Pete and Myka found them not minutes later, the explosion had no doubt having caught their attention, but it felt like hours until they got him out of the Warehouse and to Leena's where an ambulance was waiting. The chances of an ambulance actually finding its way to the Warehouse are slim, but for every minute that ticked by she cursed there not being some kind of emergency protocol for such situations. It's when she forced her way into the ambulance, declaring herself to be his daughter, her expression daring the EMTs to fight her, that she'd had the sickening realization that no protocol existed because such incidents must usually result in death. So no emergency services would be required.
He crashed once on the way, the strain of the trip to get him to help almost proving too much, and she tells herself that crying "Dad!" while they worked to revive him was only for show, to confirm that she really was his daughter.
It's an effective lie, and it works all the way through the surgery on his leg and the waiting and over sanitized rooms and hallways that remind her too much of the nut house she'd been in and finally being allowed to see him. But once outside his room she hesitated, she hated hospitals and she knew Artie hated hospitals and the thought of what she might see upon opening that door was almost too much. She'd done this, she was the one to blame, how could she even think she had the right to see him after that?
"Go on, Claudia," Myka had encouraged, nudging her toward the door.
"Myka, I-"
"We get it okay, Claude? We do, but he'll want to see you when he wakes up. You know how he gets, Papa Bear Syndrome and all that," Pete jumped in with a small smile, "We'll be out in the waiting room, c'mon Mykes."
"But I-"
And just like that she'd been left on her own. But her desire to see him overrode the fear of what she'd actually see, and she'd turned the knob with a strength she didn't know she possessed.

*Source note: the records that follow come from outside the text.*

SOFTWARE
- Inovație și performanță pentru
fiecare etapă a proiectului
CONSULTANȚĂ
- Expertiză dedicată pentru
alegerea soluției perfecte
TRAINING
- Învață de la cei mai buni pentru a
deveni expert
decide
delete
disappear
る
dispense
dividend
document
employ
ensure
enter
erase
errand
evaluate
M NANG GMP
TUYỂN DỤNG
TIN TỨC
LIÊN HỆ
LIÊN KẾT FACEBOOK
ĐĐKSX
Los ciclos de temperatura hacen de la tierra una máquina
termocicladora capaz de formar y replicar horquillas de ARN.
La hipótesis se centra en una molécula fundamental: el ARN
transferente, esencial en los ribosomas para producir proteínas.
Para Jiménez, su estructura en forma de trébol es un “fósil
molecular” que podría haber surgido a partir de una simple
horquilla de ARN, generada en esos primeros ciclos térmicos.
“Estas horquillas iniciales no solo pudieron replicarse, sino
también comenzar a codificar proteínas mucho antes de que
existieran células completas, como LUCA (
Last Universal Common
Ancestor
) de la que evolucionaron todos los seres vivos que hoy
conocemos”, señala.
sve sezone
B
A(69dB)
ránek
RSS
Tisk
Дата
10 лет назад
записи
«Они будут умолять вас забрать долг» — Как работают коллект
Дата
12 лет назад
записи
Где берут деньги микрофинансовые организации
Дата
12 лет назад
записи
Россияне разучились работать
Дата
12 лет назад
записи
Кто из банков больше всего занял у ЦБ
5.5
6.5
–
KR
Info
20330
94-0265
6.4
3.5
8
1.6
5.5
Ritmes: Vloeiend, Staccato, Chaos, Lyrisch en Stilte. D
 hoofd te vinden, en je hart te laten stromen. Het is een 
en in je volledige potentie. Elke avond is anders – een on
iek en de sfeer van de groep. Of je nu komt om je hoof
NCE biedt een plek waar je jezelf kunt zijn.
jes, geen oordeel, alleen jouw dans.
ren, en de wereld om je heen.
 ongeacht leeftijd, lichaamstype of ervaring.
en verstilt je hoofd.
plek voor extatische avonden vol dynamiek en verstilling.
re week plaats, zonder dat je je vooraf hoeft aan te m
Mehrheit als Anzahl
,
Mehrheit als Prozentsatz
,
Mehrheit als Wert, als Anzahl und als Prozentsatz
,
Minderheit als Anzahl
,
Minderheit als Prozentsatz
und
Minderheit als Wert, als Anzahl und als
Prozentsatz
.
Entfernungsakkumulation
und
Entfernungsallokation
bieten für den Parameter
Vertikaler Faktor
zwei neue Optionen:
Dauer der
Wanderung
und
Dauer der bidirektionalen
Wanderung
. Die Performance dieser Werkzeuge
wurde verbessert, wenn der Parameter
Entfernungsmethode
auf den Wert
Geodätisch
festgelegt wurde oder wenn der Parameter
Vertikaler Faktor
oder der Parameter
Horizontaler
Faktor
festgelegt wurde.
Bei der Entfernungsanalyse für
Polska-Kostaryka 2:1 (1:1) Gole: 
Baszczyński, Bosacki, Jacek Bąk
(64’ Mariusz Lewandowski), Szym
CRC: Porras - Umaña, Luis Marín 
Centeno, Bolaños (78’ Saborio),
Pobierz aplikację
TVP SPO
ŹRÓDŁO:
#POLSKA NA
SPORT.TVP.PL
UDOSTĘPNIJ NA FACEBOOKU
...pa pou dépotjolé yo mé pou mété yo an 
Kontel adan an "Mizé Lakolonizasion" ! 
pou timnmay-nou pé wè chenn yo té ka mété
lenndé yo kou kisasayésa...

And there she'd stayed until he woke up, charming all the nurses into letting her stay well past visiting hours for several days, finishing whatever Warehouse duties were required of her as efficiently as she'd ever done to get more time at the hospital. It got to the point where Judy, the head nurse for Artie's wing, left her sandwiches from the cafeteria, which she ate out of appreciation for the thought and without really tasting because she had a vigil to keep. Mrs. Frederic had stepped in immediately after Artie was hospitalized so Pete and Myka couldn't be there at first, artifacts didn't hunt themselves and all that jazz, but they make it back when it counts.
She won't tell Artie that they did wake her up, though, better not to get him all huffy while he's still in recovery. Plus if they hadn't come in when they had, she never would have gotten to hear his lullaby. It's sweet and soft and everything she wishes she could remember her parents doing, but she has it now, and she can't be sad about it coming so late. Because he's forgiven her, and he's alive, and they're family, and that's all that counts.